:: Your assignment ::
Each line from the one containing "pinky mcp: (244, 149)" through the end of the entries below should be transcribed exactly, and no other line.

:: Collected data ::
══════════
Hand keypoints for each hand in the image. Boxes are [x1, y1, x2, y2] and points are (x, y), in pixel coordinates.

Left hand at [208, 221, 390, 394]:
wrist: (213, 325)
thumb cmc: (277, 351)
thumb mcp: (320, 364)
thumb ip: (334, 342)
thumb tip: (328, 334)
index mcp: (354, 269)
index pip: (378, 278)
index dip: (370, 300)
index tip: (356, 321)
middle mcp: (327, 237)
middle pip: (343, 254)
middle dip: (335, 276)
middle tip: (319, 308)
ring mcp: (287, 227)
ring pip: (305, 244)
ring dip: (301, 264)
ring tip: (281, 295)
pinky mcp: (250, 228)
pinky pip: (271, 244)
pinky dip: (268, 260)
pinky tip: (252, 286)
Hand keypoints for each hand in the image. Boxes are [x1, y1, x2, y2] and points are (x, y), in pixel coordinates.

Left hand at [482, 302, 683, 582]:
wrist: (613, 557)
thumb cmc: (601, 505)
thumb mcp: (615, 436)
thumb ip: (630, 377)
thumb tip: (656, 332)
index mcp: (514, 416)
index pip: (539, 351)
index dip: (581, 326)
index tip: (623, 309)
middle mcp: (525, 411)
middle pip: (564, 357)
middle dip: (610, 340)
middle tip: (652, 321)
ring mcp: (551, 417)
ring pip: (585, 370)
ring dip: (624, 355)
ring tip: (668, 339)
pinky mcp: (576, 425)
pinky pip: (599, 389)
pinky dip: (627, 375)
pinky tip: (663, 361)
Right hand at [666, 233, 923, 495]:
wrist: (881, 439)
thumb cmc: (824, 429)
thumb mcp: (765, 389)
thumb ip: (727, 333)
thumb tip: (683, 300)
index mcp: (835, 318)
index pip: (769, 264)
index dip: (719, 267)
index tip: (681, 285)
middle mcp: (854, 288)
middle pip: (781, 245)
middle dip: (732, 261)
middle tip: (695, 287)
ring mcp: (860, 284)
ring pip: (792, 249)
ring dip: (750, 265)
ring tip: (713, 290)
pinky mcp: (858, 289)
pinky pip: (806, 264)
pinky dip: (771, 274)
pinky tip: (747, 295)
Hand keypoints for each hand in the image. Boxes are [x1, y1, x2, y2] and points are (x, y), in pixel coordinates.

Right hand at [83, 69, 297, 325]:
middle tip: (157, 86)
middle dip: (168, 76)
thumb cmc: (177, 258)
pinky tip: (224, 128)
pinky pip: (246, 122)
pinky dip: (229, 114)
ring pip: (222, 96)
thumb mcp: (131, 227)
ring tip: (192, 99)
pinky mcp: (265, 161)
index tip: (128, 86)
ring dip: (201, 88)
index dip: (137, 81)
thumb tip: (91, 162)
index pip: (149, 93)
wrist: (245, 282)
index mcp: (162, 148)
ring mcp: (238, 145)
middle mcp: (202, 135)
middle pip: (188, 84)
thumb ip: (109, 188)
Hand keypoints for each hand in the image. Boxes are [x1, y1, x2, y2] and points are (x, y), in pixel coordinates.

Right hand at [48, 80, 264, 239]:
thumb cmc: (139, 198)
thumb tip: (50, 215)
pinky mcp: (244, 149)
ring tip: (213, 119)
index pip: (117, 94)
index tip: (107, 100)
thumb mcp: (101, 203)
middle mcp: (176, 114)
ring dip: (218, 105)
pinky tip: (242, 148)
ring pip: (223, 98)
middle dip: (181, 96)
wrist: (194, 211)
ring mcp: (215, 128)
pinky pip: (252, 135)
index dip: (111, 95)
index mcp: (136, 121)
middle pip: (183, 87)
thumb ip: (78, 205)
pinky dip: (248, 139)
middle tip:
══════════
:: Written reply ::
pinky mcp: (244, 149)
ring tip: (213, 119)
index pip: (117, 94)
index tip: (107, 100)
thumb mcp: (101, 203)
middle mcp: (176, 114)
ring dip: (218, 105)
pinky tip: (242, 148)
ring pip: (223, 98)
middle dip: (181, 96)
wrist: (194, 211)
ring mcp: (215, 128)
pinky pip: (252, 135)
index dip: (111, 95)
index mcp: (136, 121)
middle pip: (183, 87)
thumb ip: (78, 205)
pinky dip: (248, 139)
middle tip:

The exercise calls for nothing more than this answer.